Bounding box coordinate data:

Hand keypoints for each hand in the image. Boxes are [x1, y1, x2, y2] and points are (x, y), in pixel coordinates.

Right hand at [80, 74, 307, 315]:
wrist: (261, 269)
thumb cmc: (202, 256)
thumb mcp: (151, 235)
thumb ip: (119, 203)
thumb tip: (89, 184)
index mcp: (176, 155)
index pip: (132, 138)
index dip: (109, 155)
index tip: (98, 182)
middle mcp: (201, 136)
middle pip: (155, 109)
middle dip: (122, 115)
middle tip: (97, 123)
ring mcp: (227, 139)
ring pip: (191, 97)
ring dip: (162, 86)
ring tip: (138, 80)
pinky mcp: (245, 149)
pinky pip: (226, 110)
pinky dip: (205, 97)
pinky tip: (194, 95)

---

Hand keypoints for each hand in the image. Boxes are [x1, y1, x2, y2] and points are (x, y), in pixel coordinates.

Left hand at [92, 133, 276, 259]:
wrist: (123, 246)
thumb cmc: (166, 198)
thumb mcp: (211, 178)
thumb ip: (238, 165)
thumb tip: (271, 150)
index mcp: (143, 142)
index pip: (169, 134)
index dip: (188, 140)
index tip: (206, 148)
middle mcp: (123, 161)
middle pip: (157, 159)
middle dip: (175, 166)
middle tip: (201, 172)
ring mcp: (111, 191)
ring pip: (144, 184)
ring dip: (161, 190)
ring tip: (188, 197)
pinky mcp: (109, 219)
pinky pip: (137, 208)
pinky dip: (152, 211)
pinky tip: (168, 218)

* * *

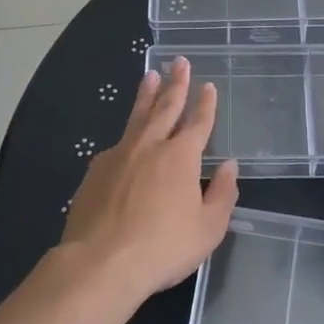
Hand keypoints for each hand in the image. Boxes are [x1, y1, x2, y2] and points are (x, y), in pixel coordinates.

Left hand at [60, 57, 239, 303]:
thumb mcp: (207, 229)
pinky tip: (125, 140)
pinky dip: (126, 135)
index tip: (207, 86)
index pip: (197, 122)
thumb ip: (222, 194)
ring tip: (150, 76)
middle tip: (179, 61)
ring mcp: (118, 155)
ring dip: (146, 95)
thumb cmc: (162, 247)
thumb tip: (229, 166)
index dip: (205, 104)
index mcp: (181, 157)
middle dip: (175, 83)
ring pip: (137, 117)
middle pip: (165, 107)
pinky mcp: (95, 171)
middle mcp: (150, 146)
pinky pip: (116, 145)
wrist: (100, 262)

About this task
Within the entries, count the lines containing the string "thumb" and state nothing but the result.

Expected output
12